Essa relação traz um “aproveitamento” de 68%, mas de acordo com Alves, o indicador pode chegar aos 74% no final deste ano.
Antes de virarem mudas, as estacas ainda ficam por 15 dias em uma estufa quente e úmida para enraizar melhor no solo.
Passado esse tempo, ainda ficam mais semanas expostas ao sol, se aclimatando em um ambiente mais próximo ao encontrado nas fazendas.
Desde o primeiro dia até o carregamento do caminhão, o processo dura uma média de 90 dias, com no mínimo 60 para enviar o lote ao campo. A fábrica atende um raio máximo de 300 quilômetros, já que as mudas aguentam poucos dias nesse trajeto. A média de entregas é de 90 quilômetros.
Passados os seis anos, a companhia recebe as toras de eucalipto, que passam por todo o processo industrial até virar celulose. Por dia são 16 mil toneladas de madeira seca recebida.
Metade de todo o eucalipto que entra na fábrica de Lençóis Paulista é transformado em produtos. Os outros 50% tornam-se lignina, um polímero orgânico que une as fibras da celulose e que vira adubo (licor negro) e é reutilizado no próprio processo fabril.
Segundo a Bracell, a operação não utiliza nenhum combustível fóssil e os subprodutos da celulose são utilizados para manter a estrutura ligada, além de biogás nos fornos de cal.
A produção ainda gera 409 Megawatts/hora (MWh) de energia elétrica.
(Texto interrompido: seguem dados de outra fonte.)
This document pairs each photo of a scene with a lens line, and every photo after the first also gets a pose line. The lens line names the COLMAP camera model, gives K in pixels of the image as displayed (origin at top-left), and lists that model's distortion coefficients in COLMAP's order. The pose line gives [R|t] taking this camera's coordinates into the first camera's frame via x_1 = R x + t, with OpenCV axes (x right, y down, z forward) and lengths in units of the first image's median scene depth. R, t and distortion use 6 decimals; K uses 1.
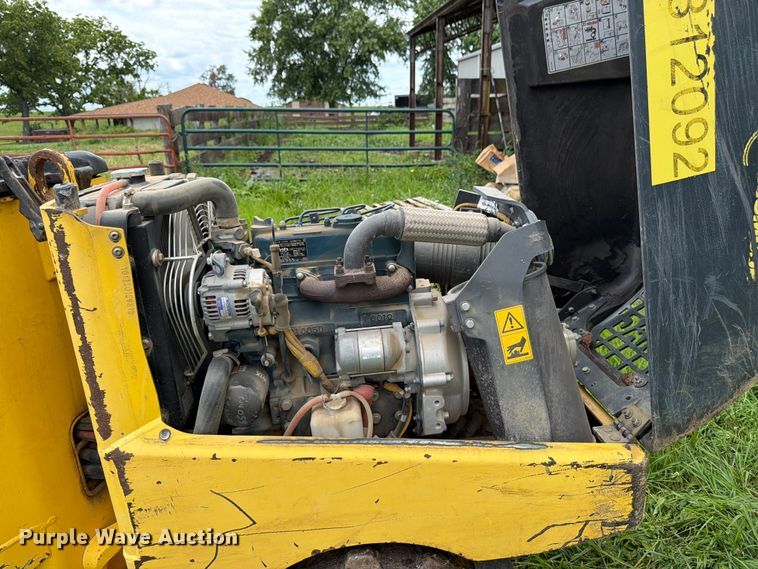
lens RADIAL K [[544.8, 0, 379.2], [0, 544.8, 287.5], [0, 0, 1]] dist [0.038885, -0.049884]
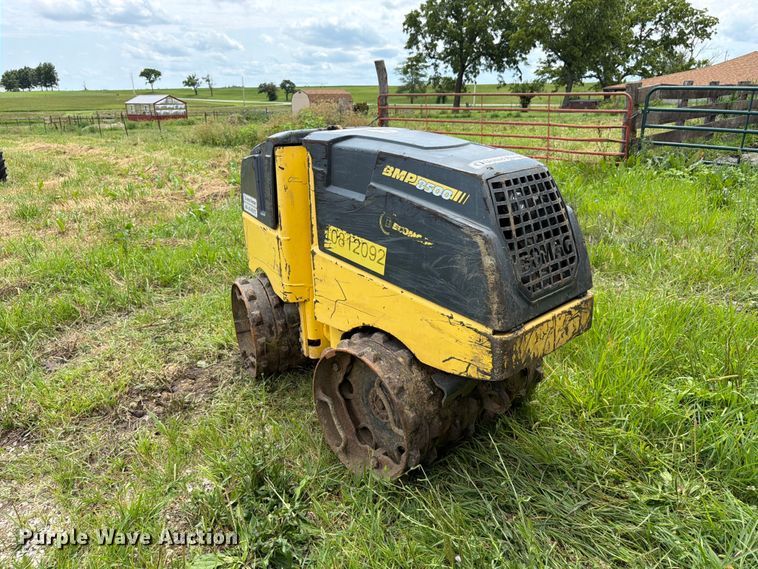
lens RADIAL K [[545.0, 0, 371.5], [0, 545.0, 285.4], [0, 0, 1]] dist [0.048483, -0.064860]
pose [[0.622299, 0.274408, -0.733106, 0.067118], [-0.241861, 0.958120, 0.153328, 0.000372], [0.744478, 0.081894, 0.662606, -0.018237]]
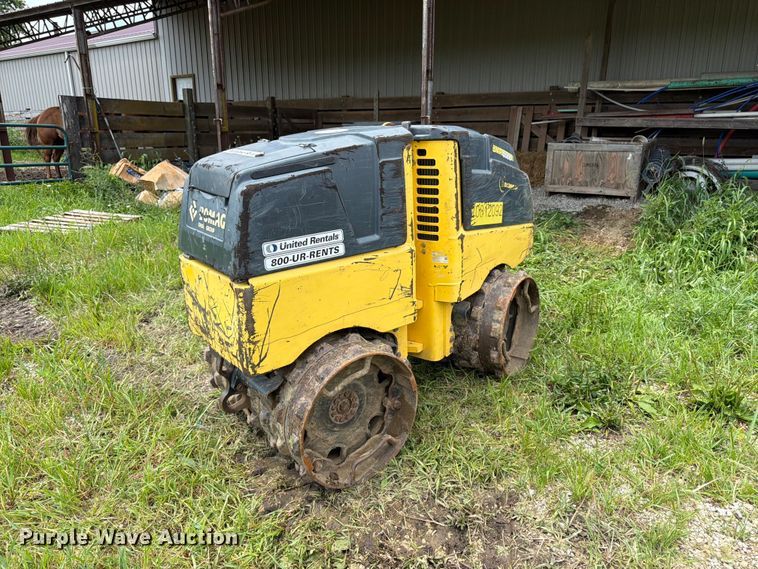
lens RADIAL K [[544.8, 0, 383.7], [0, 544.8, 286.7], [0, 0, 1]] dist [0.038885, -0.049884]
pose [[0.629213, -0.194490, 0.752505, -0.120747], [0.229667, 0.971476, 0.059047, 0.013208], [-0.742525, 0.135673, 0.655934, -0.018269]]
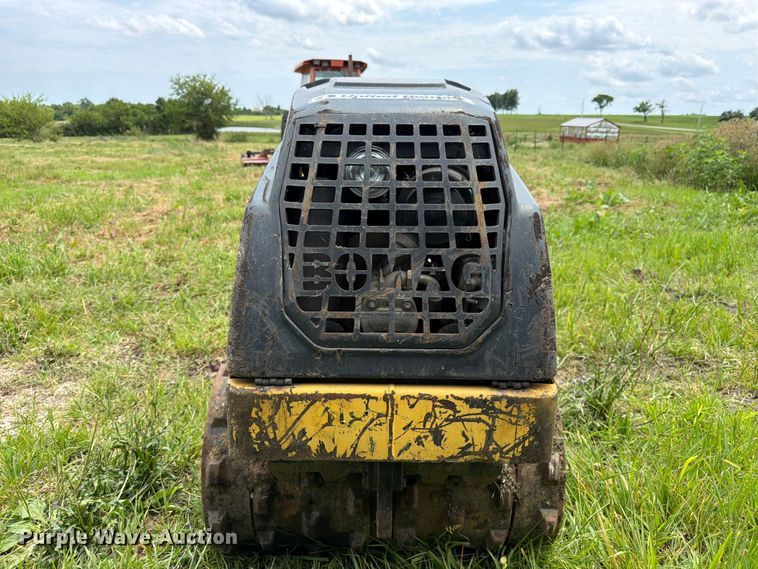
lens RADIAL K [[544.8, 0, 373.3], [0, 544.8, 288.8], [0, 0, 1]] dist [0.038885, -0.049884]
pose [[-0.073248, 0.319679, -0.944690, 0.062732], [-0.322819, 0.888639, 0.325742, -0.010673], [0.943622, 0.328824, 0.038107, 0.055105]]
A companhia utiliza grande parte e ainda vende 180 MWh (o suficiente para abastecer uma cidade de 3 milhões de habitantes, como Brasília) para o mercado.
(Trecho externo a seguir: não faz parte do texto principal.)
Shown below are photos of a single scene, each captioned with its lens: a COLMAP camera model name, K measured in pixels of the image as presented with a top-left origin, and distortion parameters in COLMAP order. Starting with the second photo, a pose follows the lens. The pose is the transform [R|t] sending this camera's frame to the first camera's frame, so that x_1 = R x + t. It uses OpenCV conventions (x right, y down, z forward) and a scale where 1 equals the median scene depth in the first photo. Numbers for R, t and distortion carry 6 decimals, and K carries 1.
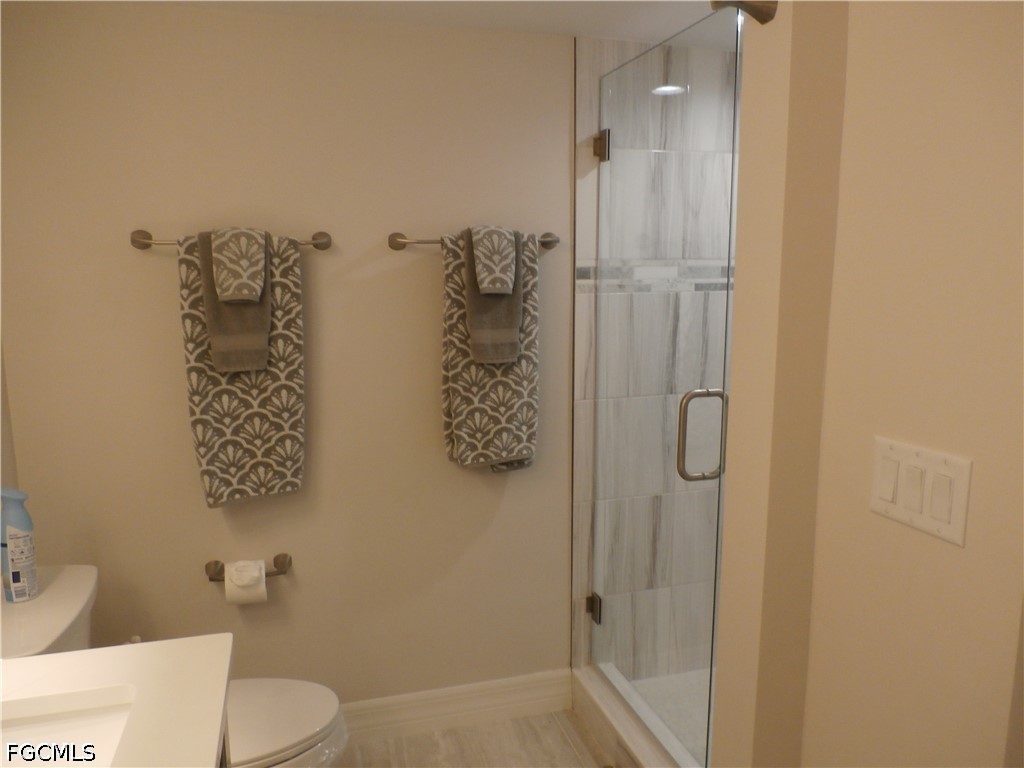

A companhia estima que recupera 97% dos produtos químicos utilizados no processo produtivo e que parte do potássio do processo ainda é usado como fertilizante nas plantações de eucalipto.
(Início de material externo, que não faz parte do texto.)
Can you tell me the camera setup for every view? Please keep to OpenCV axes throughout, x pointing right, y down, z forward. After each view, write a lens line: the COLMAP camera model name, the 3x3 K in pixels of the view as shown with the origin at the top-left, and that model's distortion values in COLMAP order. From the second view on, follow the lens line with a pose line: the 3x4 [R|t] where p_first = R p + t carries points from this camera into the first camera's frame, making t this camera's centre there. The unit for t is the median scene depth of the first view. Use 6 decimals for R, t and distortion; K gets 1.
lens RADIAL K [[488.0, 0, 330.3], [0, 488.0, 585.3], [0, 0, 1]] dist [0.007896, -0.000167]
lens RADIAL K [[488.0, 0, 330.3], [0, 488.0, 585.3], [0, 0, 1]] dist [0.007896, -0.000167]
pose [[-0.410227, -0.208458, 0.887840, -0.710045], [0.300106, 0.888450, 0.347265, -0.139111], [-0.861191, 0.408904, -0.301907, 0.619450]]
Hoje, a celulose que sai da fábrica de Lençóis Paulista é, em parte, utilizada nas indústrias próprias de tissue ou de outros clientes, Outra parte é exportada. Para tal, a companhia leva via caminhões até o terminal intermodal em Pederneiras, também no interior paulista. De lá, via ferrovia, segue até o Porto de Santos.
Nappo comentou que a empresa tem investido para adotar caminhões elétricos alimentados pela energia da própria fábrica para fazer esse trajeto. Ele estima uma redução de 132 mil quilos de CO2 emitidos por ano com essa troca.
Em Santos, a Bracell possui um terminal com capacidade para 126 mil toneladas de armazenagem. A empresa estima que já investiu R$ 400 milhões por lá e que já exportou mais de 8 milhões de toneladas de celulose desde 2020, numa média de 3 milhões de toneladas por ano.